Same-store sales show the brands are bouncing back: Gap has not posted a negative month in the past year. Old Navy’s same-store sales were up 6% in the second quarter, while Banana Republic’s were down a marginal 1% for the quarter.
Old Navy, Gap Inc.’s biggest spender on traditional media, is beginning to benefit from new leadership in Stefan Larsson, the company’s first global brand president, and Ivan Wicksteed, global CMO. Unlike Gap, Old Navy is moving away from TV advertising as it adjusts its marketing mix with more digital and social media. “We have a unique opportunity to bring our fashion point of view to bear on the marketplace and impact how people dress,” said Mr. Wicksteed.
Banana Republic has also rethought marketing under Catherine Sadler, who was appointed global CMO in February.

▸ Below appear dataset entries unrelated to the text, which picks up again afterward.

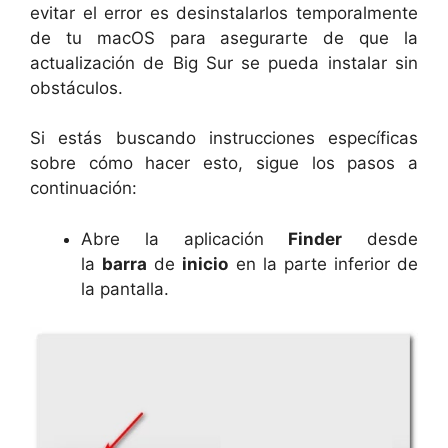
evitar el error es desinstalarlos temporalmente
de tu macOS para asegurarte de que la
actualización de Big Sur se pueda instalar sin
obstáculos.
Si estás buscando instrucciones específicas
sobre cómo hacer esto, sigue los pasos a
continuación:
Abre la aplicación
Finder
desde
la
barra
de
inicio
en la parte inferior de
la pantalla.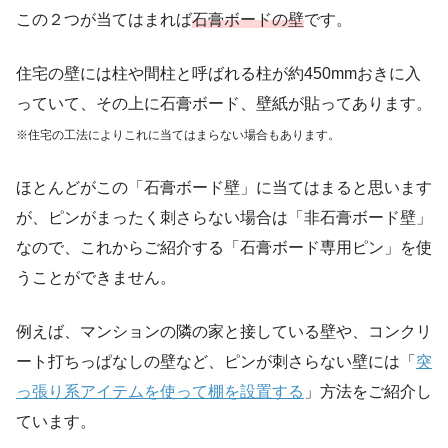
この２つが当てはまれば
石膏ボードの壁
です。
住宅の壁には柱や間柱と呼ばれる柱が約450mmおきに入
っていて、その上に石膏ボード、壁紙が貼ってあります。
※住宅の工法によりこれに当てはまらない場合もあります。
ほとんどがこの「石膏ボード壁」に当てはまると思います
が、ピンがまったく刺さらない場合は「非石膏ボード壁」
なので、これからご紹介する「石膏ボード専用ピン」を使
うことができません。
例えば、マンションの隣の家と接している壁や、コンクリ
ート打ちっぱなしの壁など、ピンが刺さらない壁には「
突
っ張り系アイテムを使って棚を設置する
」方法をご紹介し
ています。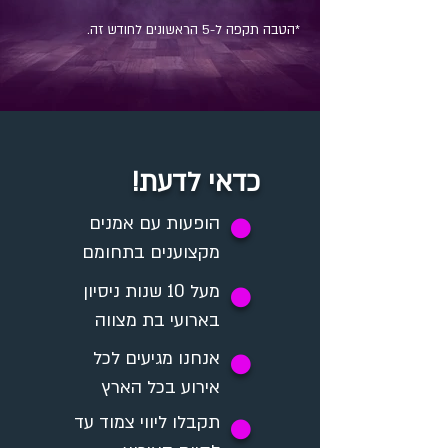
*הטבה תקפה ל-5 הראשונים לחודש זה.
כדאי לדעת!
✪
הופעות עם אמנים
מקצוענים בתחומם
מעל 10 שנות ניסיון
✪
בארועי בת מצווה
אנחנו מגיעים לכל
✪
אירוע בכל הארץ
תקבלו ליווי צמוד עד
✪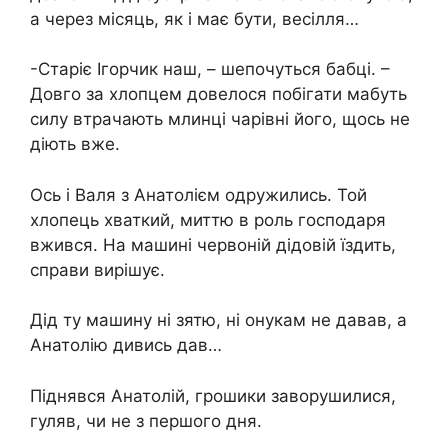
а через місяць, як і має бути, весілля…
-Старіє Ігорчик наш, – шепочуться бабці. –
Довго за хлопцем довелося побігати мабуть
силу втрачають млинці чарівні його, щось не
діють вже.
Ось і Валя з Анатолієм одружились. Той
хлопець хваткий, миттю в роль господаря
вжився. На машині червоній дідовій їздить,
справи вирішує.
Дід ту машину ні зятю, ні онукам не давав, а
Анатолію дивись дав…
Піднявся Анатолій, грошики заворушилися,
гуляв, чи не з першого дня.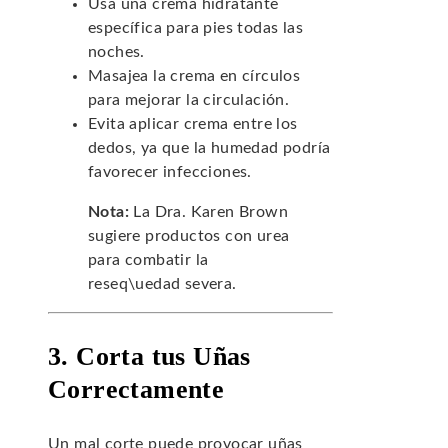
Usa una crema hidratante
específica para pies todas las
noches.
Masajea la crema en círculos
para mejorar la circulación.
Evita aplicar crema entre los
dedos, ya que la humedad podría
favorecer infecciones.
Nota:
La Dra. Karen Brown
sugiere productos con urea
para combatir la
reseq\uedad severa.
3. Corta tus Uñas
Correctamente
Un mal corte puede provocar uñas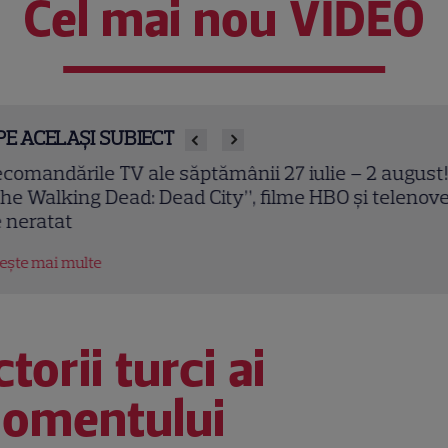
Cel mai nou VIDEO
PE ACELAȘI SUBIECT
comandările TV ale săptămânii 27 iulie – 2 august!
he Walking Dead: Dead City”, filme HBO și telenove
 neratat
tește mai multe
torii turci ai
omentului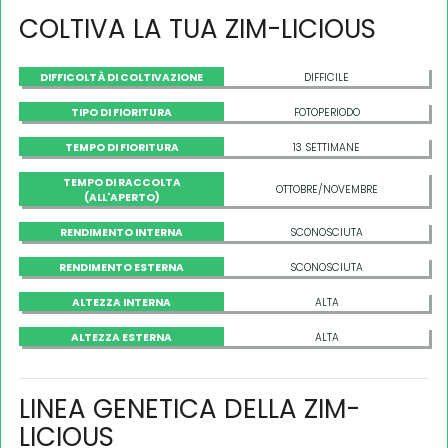
COLTIVA LA TUA ZIM-LICIOUS
DIFFICOLTÀ DI COLTIVAZIONE
DIFFICILE
TIPO DI FIORITURA
FOTOPERIODO
TEMPO DI FIORITURA
13 SETTIMANE
TEMPO DI RACCOLTA
OTTOBRE/NOVEMBRE
(ALL'APERTO)
RENDIMENTO INTERNA
SCONOSCIUTA
RENDIMENTO ESTERNA
SCONOSCIUTA
ALTEZZA INTERNA
ALTA
ALTEZZA ESTERNA
ALTA
LINEA GENETICA DELLA ZIM-
LICIOUS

She’s been working to create a global brand identity and establish an editorial function within the brand’s marketing team. Outside resources, including editors from several major women’s magazines, were brought in to help the brand think like a publisher. An editorial calendar was crafted, with execs looking broadly across the months of product plans and determining what stories should be told and when.
“[Editorial] is an ongoing discipline in the organization. It really becomes a muscle, from the very inception of a product to the ultimate marketing of a product, we’re all aligned on key stories,” Ms. Sadler said. Gap Inc.’s smaller brands — Athleta, Piperlime and Intermix — are also growing rapidly. Athleta has gone from just a handful of stores 18 months ago to 50 last month, with plans for another dozen stores in the works. “We were worried the stores would cannibalize the direct business, but it hasn’t,” said Tess Roering, Athleta’s VP-creative marketing.